Granted, I didn't put much work into optimizing the prompts, but then again, the prompts were certainly not GPT-optimized or specific either. The problems were severe, such as it choosing the wrong side of the conversation, hallucinating weird stuff plus repeating part of the prompt, all in the same message
Ok, the other blogpost has been sent to my readlist now. Looks fun. I did have one question though, and please forgive me if the answer is RTFA, but why choose Claude? Was there a specific reason?
Because I have another blog post about ChatGPT's structured data (https://news.ycombinator.com/item?id=38782678) and wanted to investigate Claude's implementation to compare and contrast. It's easy to port to ChatGPT if needed.
I just wanted to do the experiment in a fun way instead of fighting against benchmarks. :)
DALL-E 2/3 is too expensive to run significant tests on, but neither allow you to manipulate the system prompt to override some behaviors.
It is possible to work around it for GPT-4-Vision with the system prompt but it's very difficult and due to ambiguities in OpenAI's content policy I'm unsure if it's ethical or not.
I am still working on experimenting with its effects on Claude: it turns out that Claude does leak its system prompt telling it not to identify individuals without any prompt injections! If you do hit such an issue with this notebook, it will output the full JSON response.
It won't follow even simple, non-ethnic specific instructions such as "draw three women sitting at a cafe", it re-writes and completely forgets the original number of women, and adds a lot to the query that wasn't there.
At least from the limited sample size of results, the rules text seems like garbled than other models in the mtg card generating space. Curious if you're able to first generate a few mechanics, and then have it design an entire set (either bottom-up or top-down). I'm sure balancing is not something Gen AI can do properly... but I imagine this can really change how set designers approach new worlds or mechanics!
(Disclaimer, I'm the maintainer of this package, but this kind of use is exactly why I created it at the beginning)
If you know how to use HTML+CSS and would like to generate full-fledged cards, you could use a package such as html2image [0] to combine the text, the image and a card-template image into one final image.
Chrome/Chromium has to be available on Colab Notebooks though, that's the only requirement.

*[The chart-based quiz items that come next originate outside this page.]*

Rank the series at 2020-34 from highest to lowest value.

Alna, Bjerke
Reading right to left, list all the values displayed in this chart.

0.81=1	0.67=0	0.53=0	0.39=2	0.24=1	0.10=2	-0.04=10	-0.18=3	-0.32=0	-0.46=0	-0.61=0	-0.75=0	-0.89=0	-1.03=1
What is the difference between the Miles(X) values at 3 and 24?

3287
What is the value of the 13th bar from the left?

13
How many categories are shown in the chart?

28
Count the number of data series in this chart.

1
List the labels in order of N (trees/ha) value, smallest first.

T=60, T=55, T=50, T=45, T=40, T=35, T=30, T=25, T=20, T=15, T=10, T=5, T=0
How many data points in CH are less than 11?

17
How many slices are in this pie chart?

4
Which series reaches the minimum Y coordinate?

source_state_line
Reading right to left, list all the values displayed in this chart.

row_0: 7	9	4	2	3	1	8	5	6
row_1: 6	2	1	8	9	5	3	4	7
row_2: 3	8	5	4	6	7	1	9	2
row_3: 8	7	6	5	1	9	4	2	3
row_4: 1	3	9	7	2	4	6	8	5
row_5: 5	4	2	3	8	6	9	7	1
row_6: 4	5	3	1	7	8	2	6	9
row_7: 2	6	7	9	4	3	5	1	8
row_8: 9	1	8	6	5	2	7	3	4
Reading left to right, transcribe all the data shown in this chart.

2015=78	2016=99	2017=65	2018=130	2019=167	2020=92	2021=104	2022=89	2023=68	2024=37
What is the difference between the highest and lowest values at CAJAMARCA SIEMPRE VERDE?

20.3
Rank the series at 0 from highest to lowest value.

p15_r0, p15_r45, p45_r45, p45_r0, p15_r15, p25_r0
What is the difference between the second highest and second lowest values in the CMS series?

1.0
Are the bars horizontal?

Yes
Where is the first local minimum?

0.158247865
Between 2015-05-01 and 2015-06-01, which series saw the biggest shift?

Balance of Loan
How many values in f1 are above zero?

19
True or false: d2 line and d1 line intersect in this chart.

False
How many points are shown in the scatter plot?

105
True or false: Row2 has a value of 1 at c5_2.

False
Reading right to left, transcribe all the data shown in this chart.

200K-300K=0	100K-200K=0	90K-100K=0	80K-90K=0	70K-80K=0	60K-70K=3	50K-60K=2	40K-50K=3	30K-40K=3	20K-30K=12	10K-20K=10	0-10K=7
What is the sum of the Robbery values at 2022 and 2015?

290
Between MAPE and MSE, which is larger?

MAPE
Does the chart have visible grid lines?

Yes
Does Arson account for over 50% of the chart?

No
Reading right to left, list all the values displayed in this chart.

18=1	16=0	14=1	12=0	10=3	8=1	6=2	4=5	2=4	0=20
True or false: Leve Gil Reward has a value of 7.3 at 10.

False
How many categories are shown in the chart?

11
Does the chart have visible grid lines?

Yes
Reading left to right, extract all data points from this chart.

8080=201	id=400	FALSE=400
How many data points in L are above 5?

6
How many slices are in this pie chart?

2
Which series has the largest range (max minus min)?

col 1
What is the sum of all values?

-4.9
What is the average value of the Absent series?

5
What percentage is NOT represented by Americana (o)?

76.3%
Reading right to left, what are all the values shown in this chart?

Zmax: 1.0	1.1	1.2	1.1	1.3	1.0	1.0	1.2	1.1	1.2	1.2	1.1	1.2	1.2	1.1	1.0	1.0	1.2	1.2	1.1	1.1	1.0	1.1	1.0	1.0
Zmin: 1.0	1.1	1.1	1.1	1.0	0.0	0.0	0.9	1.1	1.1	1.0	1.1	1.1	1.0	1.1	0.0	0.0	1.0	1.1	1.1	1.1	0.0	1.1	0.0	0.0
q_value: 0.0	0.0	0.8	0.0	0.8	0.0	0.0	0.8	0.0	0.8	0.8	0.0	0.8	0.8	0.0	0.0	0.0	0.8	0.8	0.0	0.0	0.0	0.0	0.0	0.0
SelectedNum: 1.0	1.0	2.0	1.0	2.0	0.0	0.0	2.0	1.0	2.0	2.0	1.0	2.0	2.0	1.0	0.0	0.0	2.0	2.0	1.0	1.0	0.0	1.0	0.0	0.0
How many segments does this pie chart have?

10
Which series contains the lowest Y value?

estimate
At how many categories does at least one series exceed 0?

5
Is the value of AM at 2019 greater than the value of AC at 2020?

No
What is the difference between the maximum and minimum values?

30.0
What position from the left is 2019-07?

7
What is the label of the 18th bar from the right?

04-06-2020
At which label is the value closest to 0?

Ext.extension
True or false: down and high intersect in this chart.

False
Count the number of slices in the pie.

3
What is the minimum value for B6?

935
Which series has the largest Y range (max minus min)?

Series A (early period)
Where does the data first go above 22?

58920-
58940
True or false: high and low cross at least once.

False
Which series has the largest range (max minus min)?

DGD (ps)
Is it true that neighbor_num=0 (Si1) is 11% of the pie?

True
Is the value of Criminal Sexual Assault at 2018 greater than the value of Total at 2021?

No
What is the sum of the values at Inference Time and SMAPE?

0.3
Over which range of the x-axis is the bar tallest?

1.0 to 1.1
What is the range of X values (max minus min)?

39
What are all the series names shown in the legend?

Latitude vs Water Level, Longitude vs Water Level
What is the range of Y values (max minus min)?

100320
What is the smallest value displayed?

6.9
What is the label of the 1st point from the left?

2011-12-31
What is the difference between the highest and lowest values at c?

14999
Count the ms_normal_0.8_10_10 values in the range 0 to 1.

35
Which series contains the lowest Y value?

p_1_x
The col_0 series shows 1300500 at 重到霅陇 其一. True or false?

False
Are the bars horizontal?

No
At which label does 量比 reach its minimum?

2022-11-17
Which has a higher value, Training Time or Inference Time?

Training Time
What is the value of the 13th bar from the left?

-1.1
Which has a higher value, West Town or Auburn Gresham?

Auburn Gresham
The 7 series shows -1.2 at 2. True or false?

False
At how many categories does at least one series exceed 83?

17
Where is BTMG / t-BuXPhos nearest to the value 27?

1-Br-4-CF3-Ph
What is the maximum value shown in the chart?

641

Using basic SVG without this package could also do the trick.
1. It is not nearly as good as ChatGPT's function calling conformance, hence why the system prompt engineering is more aggressive than usual.
2. Claude doesn't seem to handle nesting schema well: otherwise I would have allowed "generating X cards in a cycle" as a feature. The documentation does state that it can't handle "deeply nested" data but a single list is not deeply nested.
3. The documentation mentioned that Claude can do a chain-of-thoughts with tools enabled: in my testing this reduces quality drastically. In Opus, which does it by default, it's a waste of extremely expensive output tokens and it has a tendency to ignore fields.
4. Haiku and Sonnet have different vibes but similar subjective quality, in this case Sonnet being more "correct" and Haiku being more "fun", which is surprising.